9.2. Pour les investisseurs français

Même s’ils n’achètent pas en devise étrangère, les acquéreurs hexagonaux doivent intégrer l’influence de la demande internationale, fortement corrélée aux fluctuations de l’euro. Une euro faible attire plus de capitaux étrangers, soutenant la valorisation patrimoniale.

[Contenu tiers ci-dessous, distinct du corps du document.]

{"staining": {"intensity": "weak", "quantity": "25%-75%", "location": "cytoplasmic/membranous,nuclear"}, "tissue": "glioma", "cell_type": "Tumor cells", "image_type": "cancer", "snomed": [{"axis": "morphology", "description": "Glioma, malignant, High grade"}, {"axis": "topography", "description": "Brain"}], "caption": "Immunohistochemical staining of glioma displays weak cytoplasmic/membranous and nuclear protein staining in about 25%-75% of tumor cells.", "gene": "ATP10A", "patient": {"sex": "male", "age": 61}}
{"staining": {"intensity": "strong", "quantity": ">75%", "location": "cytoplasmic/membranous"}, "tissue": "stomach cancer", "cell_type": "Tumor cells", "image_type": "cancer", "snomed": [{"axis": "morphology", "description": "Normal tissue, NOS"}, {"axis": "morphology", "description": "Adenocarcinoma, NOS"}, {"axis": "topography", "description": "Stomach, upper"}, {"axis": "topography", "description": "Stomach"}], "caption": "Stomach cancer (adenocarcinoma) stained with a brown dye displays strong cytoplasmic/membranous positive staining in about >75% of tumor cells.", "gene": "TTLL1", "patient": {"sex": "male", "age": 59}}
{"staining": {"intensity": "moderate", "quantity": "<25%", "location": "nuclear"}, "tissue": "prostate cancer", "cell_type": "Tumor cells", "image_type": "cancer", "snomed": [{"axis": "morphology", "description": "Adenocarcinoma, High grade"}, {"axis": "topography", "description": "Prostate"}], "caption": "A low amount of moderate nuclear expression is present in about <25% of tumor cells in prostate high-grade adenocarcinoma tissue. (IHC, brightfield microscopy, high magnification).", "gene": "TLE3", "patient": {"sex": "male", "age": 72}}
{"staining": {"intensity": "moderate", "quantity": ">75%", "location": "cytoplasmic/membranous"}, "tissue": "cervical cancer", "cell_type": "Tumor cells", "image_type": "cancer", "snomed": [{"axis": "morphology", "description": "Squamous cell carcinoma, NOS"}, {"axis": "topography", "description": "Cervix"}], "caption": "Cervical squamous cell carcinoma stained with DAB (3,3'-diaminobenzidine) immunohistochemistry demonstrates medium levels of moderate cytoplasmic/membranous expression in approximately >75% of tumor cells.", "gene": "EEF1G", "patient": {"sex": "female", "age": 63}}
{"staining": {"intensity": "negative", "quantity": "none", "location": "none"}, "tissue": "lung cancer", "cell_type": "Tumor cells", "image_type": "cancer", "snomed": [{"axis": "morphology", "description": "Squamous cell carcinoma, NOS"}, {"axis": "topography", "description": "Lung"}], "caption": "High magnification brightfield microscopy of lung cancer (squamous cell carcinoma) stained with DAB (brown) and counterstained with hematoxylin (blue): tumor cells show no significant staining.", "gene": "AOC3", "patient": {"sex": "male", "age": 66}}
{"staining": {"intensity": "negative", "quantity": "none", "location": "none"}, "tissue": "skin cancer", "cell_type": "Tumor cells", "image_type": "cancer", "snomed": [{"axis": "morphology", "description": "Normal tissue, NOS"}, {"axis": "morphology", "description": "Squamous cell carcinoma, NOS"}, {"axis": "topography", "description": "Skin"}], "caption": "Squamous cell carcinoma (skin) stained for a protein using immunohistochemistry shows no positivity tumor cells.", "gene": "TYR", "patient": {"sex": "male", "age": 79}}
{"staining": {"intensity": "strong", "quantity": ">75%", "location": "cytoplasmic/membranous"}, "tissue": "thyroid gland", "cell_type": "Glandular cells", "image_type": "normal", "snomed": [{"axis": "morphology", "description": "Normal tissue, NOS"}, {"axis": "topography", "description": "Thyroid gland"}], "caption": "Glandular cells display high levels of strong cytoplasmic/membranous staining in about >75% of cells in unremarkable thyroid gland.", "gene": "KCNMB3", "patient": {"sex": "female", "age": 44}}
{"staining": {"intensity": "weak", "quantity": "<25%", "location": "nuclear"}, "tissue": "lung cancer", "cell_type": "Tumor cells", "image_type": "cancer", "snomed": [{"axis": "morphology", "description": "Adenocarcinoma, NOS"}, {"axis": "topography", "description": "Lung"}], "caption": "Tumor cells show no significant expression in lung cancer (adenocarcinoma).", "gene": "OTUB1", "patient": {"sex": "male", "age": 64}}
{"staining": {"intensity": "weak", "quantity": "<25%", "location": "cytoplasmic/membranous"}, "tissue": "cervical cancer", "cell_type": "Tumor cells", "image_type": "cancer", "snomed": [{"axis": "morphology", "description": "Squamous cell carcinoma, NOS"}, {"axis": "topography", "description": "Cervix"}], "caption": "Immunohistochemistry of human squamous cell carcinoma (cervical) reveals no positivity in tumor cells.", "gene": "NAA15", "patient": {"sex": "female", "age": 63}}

La « course » de l’euro, oscillant entre phases de force et de faiblesse, exerce une influence tangible sur le marché immobilier parisien. Si un euro fort peut freiner l’engouement des acheteurs américains et britanniques, une dépréciation ouvre des fenêtres d’opportunité pour divers profils d’investisseurs. Les fondamentaux de la capitale – rareté du foncier, attractivité culturelle et économique, stabilité politique – demeurent solides, garantissant une résilience face aux soubresauts monétaires. Maîtriser les stratégies de couverture et suivre de près les décisions de la BCE sont les clés pour optimiser son entrée sur ce marché, où chaque dixième de centime peut représenter plusieurs dizaines de milliers d’euros.